#### Data for processing ####

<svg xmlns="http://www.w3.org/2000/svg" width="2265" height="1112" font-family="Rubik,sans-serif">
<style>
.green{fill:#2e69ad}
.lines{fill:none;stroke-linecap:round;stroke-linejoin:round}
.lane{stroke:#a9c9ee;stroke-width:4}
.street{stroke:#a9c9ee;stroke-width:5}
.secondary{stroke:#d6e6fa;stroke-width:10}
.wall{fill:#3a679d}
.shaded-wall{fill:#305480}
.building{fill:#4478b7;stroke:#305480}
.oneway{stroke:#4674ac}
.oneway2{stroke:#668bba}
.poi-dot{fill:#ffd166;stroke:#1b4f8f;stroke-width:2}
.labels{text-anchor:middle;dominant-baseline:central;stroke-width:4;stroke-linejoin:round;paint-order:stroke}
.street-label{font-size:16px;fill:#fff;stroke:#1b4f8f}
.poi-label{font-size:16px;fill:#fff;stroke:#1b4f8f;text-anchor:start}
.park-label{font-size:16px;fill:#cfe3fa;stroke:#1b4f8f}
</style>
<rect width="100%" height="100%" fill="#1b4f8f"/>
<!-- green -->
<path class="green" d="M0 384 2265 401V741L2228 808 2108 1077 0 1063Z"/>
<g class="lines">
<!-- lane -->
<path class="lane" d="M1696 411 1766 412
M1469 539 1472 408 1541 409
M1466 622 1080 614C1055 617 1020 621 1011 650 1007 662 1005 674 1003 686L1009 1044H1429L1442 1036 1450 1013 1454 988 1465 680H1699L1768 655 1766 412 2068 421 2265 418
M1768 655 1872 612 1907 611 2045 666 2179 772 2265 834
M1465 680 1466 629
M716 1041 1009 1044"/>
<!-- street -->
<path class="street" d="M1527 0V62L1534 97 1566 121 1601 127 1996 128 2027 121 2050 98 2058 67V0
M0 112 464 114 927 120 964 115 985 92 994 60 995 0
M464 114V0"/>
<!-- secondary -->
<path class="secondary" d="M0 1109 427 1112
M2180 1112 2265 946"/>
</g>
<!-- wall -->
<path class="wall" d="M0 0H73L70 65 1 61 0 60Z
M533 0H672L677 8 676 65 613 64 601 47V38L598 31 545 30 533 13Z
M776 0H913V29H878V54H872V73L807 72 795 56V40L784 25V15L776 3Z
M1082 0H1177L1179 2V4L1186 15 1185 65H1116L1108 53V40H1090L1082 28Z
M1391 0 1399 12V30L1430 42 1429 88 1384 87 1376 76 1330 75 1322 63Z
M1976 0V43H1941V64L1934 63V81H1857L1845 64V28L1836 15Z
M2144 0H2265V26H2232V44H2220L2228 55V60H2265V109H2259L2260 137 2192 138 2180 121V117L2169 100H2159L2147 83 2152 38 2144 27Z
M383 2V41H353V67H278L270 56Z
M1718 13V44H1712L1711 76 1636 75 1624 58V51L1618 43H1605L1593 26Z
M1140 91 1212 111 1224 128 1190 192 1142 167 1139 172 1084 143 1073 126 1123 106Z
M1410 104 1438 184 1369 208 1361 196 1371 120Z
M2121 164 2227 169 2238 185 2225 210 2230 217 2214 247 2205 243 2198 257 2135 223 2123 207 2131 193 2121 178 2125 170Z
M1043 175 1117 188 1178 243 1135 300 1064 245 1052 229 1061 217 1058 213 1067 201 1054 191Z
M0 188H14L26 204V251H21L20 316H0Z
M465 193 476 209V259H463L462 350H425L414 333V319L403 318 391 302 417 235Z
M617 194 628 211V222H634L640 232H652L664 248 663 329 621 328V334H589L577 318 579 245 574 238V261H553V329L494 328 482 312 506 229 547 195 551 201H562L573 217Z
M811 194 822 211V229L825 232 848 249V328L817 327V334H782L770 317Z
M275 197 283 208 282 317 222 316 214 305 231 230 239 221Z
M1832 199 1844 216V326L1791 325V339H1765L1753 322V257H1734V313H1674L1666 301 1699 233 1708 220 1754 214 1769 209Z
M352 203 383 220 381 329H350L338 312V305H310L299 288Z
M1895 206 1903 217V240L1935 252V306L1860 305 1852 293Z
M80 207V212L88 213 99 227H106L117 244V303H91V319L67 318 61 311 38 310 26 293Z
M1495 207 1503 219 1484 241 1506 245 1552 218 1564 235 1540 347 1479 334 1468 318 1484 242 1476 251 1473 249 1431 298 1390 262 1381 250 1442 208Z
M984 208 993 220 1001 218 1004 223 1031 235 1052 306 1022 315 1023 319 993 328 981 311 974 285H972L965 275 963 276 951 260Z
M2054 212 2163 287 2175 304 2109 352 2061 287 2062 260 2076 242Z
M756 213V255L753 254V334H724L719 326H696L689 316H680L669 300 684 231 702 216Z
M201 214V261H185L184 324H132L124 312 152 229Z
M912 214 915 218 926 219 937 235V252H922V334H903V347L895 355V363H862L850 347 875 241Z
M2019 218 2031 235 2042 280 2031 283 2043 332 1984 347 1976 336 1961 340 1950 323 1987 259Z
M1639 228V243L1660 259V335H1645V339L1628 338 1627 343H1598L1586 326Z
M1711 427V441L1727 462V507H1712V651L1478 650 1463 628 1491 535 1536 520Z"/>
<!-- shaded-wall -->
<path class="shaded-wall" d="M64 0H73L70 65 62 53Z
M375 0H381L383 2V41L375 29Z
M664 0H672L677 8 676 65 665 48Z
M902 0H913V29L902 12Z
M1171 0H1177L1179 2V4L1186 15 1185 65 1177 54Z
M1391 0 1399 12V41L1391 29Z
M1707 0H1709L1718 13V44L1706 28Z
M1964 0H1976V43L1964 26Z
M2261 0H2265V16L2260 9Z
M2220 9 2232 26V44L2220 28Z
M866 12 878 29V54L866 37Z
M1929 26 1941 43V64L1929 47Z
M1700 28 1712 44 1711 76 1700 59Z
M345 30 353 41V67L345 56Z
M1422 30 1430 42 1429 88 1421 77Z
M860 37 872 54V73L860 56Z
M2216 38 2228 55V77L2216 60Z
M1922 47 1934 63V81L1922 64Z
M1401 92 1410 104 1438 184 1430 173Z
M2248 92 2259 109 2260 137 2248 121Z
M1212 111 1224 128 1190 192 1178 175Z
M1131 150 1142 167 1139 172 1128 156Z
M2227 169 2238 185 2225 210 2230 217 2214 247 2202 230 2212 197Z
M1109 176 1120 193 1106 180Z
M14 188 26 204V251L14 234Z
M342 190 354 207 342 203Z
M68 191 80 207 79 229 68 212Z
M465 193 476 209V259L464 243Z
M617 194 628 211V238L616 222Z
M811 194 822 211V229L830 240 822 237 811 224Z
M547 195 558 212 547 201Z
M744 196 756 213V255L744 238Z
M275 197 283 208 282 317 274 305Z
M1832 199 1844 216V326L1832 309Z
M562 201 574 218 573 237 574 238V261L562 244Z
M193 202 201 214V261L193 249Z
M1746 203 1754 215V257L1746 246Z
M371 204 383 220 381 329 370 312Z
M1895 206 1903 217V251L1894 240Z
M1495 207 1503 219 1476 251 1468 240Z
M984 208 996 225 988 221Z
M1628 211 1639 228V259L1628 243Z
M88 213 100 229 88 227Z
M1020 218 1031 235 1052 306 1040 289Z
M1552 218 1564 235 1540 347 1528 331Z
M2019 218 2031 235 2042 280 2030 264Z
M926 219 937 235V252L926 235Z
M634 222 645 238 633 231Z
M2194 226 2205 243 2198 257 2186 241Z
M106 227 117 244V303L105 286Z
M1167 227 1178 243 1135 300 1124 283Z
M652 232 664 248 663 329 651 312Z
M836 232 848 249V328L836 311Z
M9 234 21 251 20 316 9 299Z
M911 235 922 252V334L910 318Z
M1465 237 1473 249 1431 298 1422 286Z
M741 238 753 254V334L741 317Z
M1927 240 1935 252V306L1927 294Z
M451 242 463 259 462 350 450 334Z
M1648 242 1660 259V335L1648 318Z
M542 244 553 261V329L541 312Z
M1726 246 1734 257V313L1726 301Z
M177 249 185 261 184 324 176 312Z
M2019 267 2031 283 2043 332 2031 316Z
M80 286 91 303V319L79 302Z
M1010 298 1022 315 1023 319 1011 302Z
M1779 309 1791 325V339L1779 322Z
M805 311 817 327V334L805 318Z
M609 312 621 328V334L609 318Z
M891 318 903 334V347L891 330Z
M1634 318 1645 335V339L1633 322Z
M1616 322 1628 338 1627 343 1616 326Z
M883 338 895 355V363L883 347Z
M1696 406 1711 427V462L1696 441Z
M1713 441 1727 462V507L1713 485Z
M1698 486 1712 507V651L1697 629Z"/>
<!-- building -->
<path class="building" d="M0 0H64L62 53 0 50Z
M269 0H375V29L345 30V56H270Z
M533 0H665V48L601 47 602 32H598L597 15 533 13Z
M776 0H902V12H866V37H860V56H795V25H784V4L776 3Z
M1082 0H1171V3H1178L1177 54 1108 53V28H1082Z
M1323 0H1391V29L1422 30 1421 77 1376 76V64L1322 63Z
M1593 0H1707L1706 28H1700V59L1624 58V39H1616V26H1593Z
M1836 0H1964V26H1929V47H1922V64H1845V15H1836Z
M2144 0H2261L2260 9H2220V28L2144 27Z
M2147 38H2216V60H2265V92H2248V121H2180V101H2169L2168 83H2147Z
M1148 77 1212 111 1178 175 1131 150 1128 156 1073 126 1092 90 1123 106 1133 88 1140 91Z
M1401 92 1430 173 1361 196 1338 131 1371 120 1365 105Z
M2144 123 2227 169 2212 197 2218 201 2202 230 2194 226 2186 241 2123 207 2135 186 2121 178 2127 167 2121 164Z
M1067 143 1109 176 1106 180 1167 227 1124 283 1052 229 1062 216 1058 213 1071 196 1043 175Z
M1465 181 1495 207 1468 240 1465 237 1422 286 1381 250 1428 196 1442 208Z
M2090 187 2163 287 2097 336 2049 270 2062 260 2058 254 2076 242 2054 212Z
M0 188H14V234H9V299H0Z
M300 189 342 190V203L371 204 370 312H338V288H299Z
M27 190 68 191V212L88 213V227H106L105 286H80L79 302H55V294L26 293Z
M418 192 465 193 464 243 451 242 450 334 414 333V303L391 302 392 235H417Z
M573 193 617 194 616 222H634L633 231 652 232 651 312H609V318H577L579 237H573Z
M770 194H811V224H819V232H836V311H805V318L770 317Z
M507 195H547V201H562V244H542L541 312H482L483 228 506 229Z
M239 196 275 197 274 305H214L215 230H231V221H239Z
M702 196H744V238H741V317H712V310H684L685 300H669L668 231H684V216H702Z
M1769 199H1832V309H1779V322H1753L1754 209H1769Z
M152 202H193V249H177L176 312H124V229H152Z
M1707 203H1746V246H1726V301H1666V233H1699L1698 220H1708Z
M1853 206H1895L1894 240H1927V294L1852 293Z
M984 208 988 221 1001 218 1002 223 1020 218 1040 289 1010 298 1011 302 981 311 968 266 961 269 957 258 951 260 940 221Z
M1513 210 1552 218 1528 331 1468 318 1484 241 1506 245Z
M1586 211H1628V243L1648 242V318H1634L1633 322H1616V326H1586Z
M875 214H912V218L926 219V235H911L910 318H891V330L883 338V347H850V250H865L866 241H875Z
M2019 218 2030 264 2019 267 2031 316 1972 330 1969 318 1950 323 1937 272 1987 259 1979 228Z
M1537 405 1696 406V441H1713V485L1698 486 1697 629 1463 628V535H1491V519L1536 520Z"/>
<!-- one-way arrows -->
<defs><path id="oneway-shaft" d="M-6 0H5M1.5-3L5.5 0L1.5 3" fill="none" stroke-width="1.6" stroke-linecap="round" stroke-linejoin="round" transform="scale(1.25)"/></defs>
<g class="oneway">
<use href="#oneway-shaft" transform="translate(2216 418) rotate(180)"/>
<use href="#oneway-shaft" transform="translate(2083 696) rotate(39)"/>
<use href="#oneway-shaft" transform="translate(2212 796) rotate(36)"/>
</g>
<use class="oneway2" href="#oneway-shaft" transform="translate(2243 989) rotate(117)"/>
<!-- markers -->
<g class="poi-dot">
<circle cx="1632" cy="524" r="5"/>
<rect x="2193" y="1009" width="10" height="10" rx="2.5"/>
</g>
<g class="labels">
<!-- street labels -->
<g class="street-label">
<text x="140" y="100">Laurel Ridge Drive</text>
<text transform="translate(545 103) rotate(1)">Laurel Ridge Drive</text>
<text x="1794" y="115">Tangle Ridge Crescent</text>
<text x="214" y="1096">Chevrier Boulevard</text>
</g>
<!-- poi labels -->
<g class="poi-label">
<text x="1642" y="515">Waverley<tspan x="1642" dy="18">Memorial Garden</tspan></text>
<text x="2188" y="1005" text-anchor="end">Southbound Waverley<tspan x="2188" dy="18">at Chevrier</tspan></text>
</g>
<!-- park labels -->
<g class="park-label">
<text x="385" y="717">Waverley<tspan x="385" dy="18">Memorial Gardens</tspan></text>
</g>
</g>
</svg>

####

> **About this exercise**
In the listing above, find the line with "M418 192 465" and the line with "<!-- markers -->". Output those two lines and every line between them, exactly as written.

> **Task answer**
M418 192 465 193 464 243 451 242 450 334 414 333V303L391 302 392 235H417Z
M573 193 617 194 616 222H634L633 231 652 232 651 312H609V318H577L579 237H573Z
M770 194H811V224H819V232H836V311H805V318L770 317Z
M507 195H547V201H562V244H542L541 312H482L483 228 506 229Z
M239 196 275 197 274 305H214L215 230H231V221H239Z
M702 196H744V238H741V317H712V310H684L685 300H669L668 231H684V216H702Z
M1769 199H1832V309H1779V322H1753L1754 209H1769Z
M152 202H193V249H177L176 312H124V229H152Z
M1707 203H1746V246H1726V301H1666V233H1699L1698 220H1708Z
M1853 206H1895L1894 240H1927V294L1852 293Z
M984 208 988 221 1001 218 1002 223 1020 218 1040 289 1010 298 1011 302 981 311 968 266 961 269 957 258 951 260 940 221Z
M1513 210 1552 218 1528 331 1468 318 1484 241 1506 245Z
M1586 211H1628V243L1648 242V318H1634L1633 322H1616V326H1586Z
M875 214H912V218L926 219V235H911L910 318H891V330L883 338V347H850V250H865L866 241H875Z
M2019 218 2030 264 2019 267 2031 316 1972 330 1969 318 1950 323 1937 272 1987 259 1979 228Z
M1537 405 1696 406V441H1713V485L1698 486 1697 629 1463 628V535H1491V519L1536 520Z"/>
<!-- one-way arrows -->
<defs><path id="oneway-shaft" d="M-6 0H5M1.5-3L5.5 0L1.5 3" fill="none" stroke-width="1.6" stroke-linecap="round" stroke-linejoin="round" transform="scale(1.25)"/></defs>
<g class="oneway">
<use href="#oneway-shaft" transform="translate(2216 418) rotate(180)"/>
<use href="#oneway-shaft" transform="translate(2083 696) rotate(39)"/>
<use href="#oneway-shaft" transform="translate(2212 796) rotate(36)"/>
</g>
<use class="oneway2" href="#oneway-shaft" transform="translate(2243 989) rotate(117)"/>
<!-- markers -->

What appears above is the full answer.